US 11 341 683 B2 “Smart Self-Calibrating Camera System” (granted May 24 2022) patents an always-on method for keeping large multi-camera networks—such as those used in cashier-less retail—perfectly aligned without checkerboards or manual intervention. The system time-syncs all cameras, detects and re-identifies shoppers across views, extracts their pose key-points, and runs structure-from-motion to recover each camera’s extrinsics; absolute scale comes from head-to-floor distances or known camera heights. A watchdog monitors reprojection error and automatically triggers “self-healing” recalibration whenever a camera is bumped, refocused, or swapped, preserving 3-D tracking accuracy. When few people are present, it can fall back to coded infrared stickers or patterns that remain invisible to customers but readable by the cameras.
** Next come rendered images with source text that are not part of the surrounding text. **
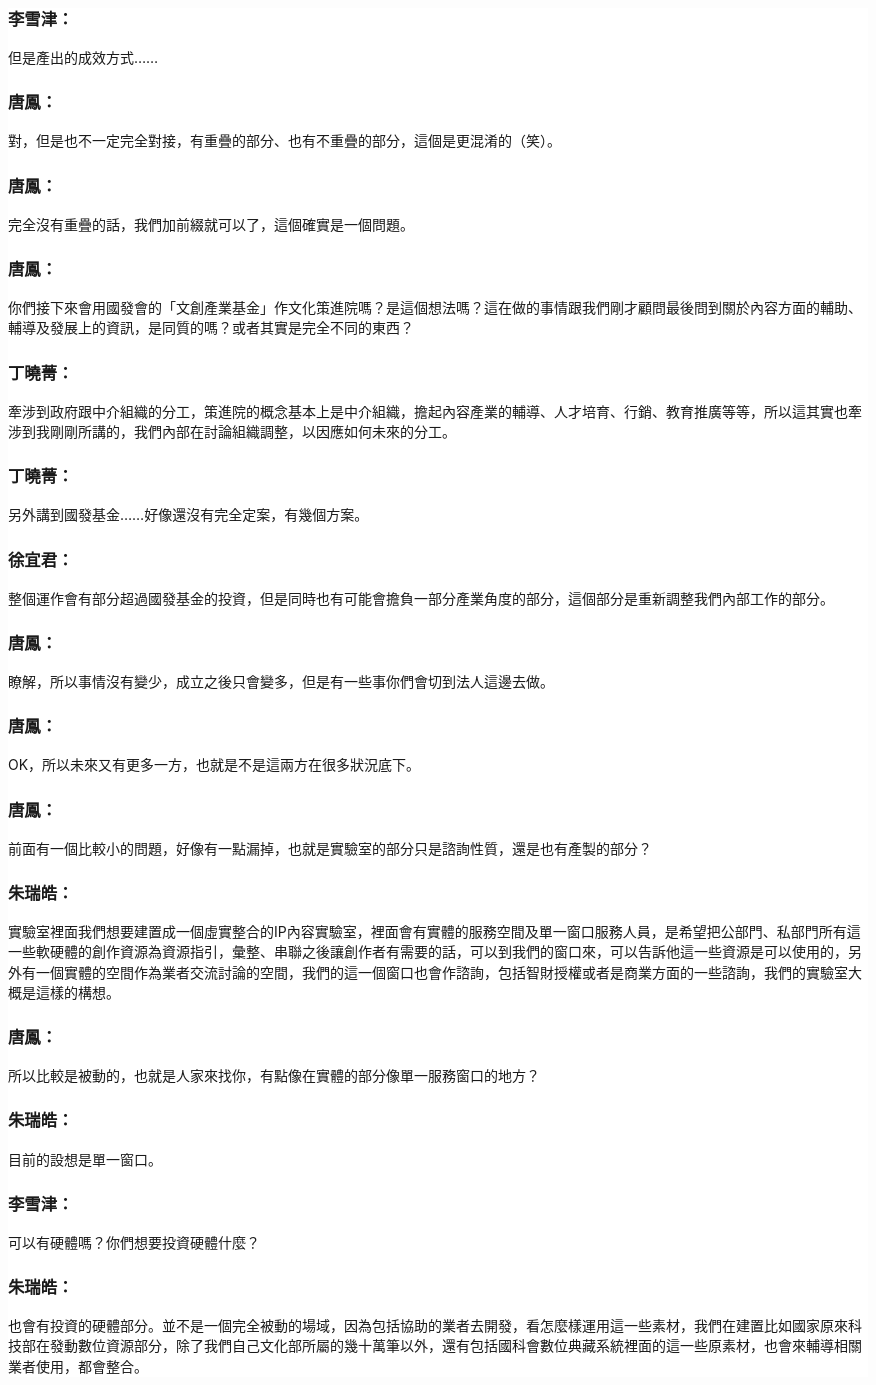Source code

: ### 李雪津：
但是產出的成效方式……

### 唐鳳：
對，但是也不一定完全對接，有重疊的部分、也有不重疊的部分，這個是更混淆的（笑）。

### 唐鳳：
完全沒有重疊的話，我們加前綴就可以了，這個確實是一個問題。

### 唐鳳：
你們接下來會用國發會的「文創產業基金」作文化策進院嗎？是這個想法嗎？這在做的事情跟我們剛才顧問最後問到關於內容方面的輔助、輔導及發展上的資訊，是同質的嗎？或者其實是完全不同的東西？

### 丁曉菁：
牽涉到政府跟中介組織的分工，策進院的概念基本上是中介組織，擔起內容產業的輔導、人才培育、行銷、教育推廣等等，所以這其實也牽涉到我剛剛所講的，我們內部在討論組織調整，以因應如何未來的分工。

### 丁曉菁：
另外講到國發基金……好像還沒有完全定案，有幾個方案。

### 徐宜君：
整個運作會有部分超過國發基金的投資，但是同時也有可能會擔負一部分產業角度的部分，這個部分是重新調整我們內部工作的部分。

### 唐鳳：
瞭解，所以事情沒有變少，成立之後只會變多，但是有一些事你們會切到法人這邊去做。

### 唐鳳：
OK，所以未來又有更多一方，也就是不是這兩方在很多狀況底下。

### 唐鳳：
前面有一個比較小的問題，好像有一點漏掉，也就是實驗室的部分只是諮詢性質，還是也有產製的部分？

### 朱瑞皓：
實驗室裡面我們想要建置成一個虛實整合的IP內容實驗室，裡面會有實體的服務空間及單一窗口服務人員，是希望把公部門、私部門所有這一些軟硬體的創作資源為資源指引，彙整、串聯之後讓創作者有需要的話，可以到我們的窗口來，可以告訴他這一些資源是可以使用的，另外有一個實體的空間作為業者交流討論的空間，我們的這一個窗口也會作諮詢，包括智財授權或者是商業方面的一些諮詢，我們的實驗室大概是這樣的構想。

### 唐鳳：
所以比較是被動的，也就是人家來找你，有點像在實體的部分像單一服務窗口的地方？

### 朱瑞皓：
目前的設想是單一窗口。

### 李雪津：
可以有硬體嗎？你們想要投資硬體什麼？

### 朱瑞皓：
也會有投資的硬體部分。並不是一個完全被動的場域，因為包括協助的業者去開發，看怎麼樣運用這一些素材，我們在建置比如國家原來科技部在發動數位資源部分，除了我們自己文化部所屬的幾十萬筆以外，還有包括國科會數位典藏系統裡面的這一些原素材，也會來輔導相關業者使用，都會整合。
By turning calibration into a background service, the invention slashes maintenance time and cost while ensuring reliable real-time analytics and friction-free checkout.

Zheng, Ying, et al. "Smart self calibrating camera system." U.S. Patent No. 11,341,683.

Self calibration system for moving cameras

US 10 827 116 B1 “Self-Calibration System for Moving Cameras” (granted Nov 3 2020) describes an always-on, people-centred method that keeps large networks of ceiling-mounted or mobile cameras automatically calibrated without checkerboards or manual intervention: the system time-synchronises every camera, re-identifies shoppers as natural calibration markers, extracts their body key-points with a neural network and, frame-by-frame, matches those key-points across overlapping views; un-calibrated structure-from-motion then recovers each camera’s pose and scale (leveraging head-to-floor distances or known camera height), while a watchdog monitors reprojection error and triggers “self-healing” recalibration whenever a camera is bumped, refocused or replaced; pan-tilt-zoom commands are issued remotely so affected cameras retune themselves, ensuring accurate 3-D tracking for cashier-less retail and other multi-camera environments with minimal downtime and labour.

Terven, Juan, et al. "Self calibration system for moving cameras." U.S. Patent No. 10,827,116.

Tracking product items in an automated-checkout store

US 11 443 291 B2 “Tracking Product Items in an Automated-Checkout Store” patents the sensor-fusion backbone behind cashier-less retail: a cloud/edge computer system ingests synchronized data from ceiling cameras and shelf-embedded weight, force, pressure, vibration, proximity and capacitive sensors; detects when a shopper enters and links them to an account; monitors each product’s motion; then uses machine-learning to fuse multimodal features—weight, shape, colour, surface-force image, position, conductivity, etc.—into a unified confidence-scored identity for every item taken or returned. By continuously logging the item-to-person association and automatically deducting payment as the customer exits, the invention eliminates manual scanning, queues and most checkout labour while maintaining inventory accuracy.

Gu, Steve, et al. "Tracking product items in an automated-checkout store." U.S. Patent No. 11,443,291. 13 Sep. 2022.

J Falcao, B Bates, C Ruiz, Y Zheng, TS Juan, T Crain, S Gu, S Liu. WO Patent WO2020117478A1

Self callbrating camera system

US 10 347 009 B1 “Self-Calibrating Camera System” (granted Jul 9 2019) patents a people-centric method for keeping large multi-camera networks—such as cashier-less retail ceilings—continuously calibrated with no checkerboards or manual work: cameras are time-synchronized, shoppers are re-identified across overlapping views, a neural network extracts their body key-points, and those matched key-points feed an un-calibrated structure-from-motion solver that recovers each camera’s extrinsics and scale (using head-to-floor distances or known mount heights); a watchdog monitors reprojection error and, if drift is detected after a bump, refocus or swap, it automatically triggers a “self-healing” recalibration and can even send PTZ commands so affected units retune themselves, ensuring accurate 3-D tracking with minimal downtime and labour.

Terven, Juan, et al. "Self callbrating camera system". U.S. Patent No. 10,347,009. 21 Nov. 2021.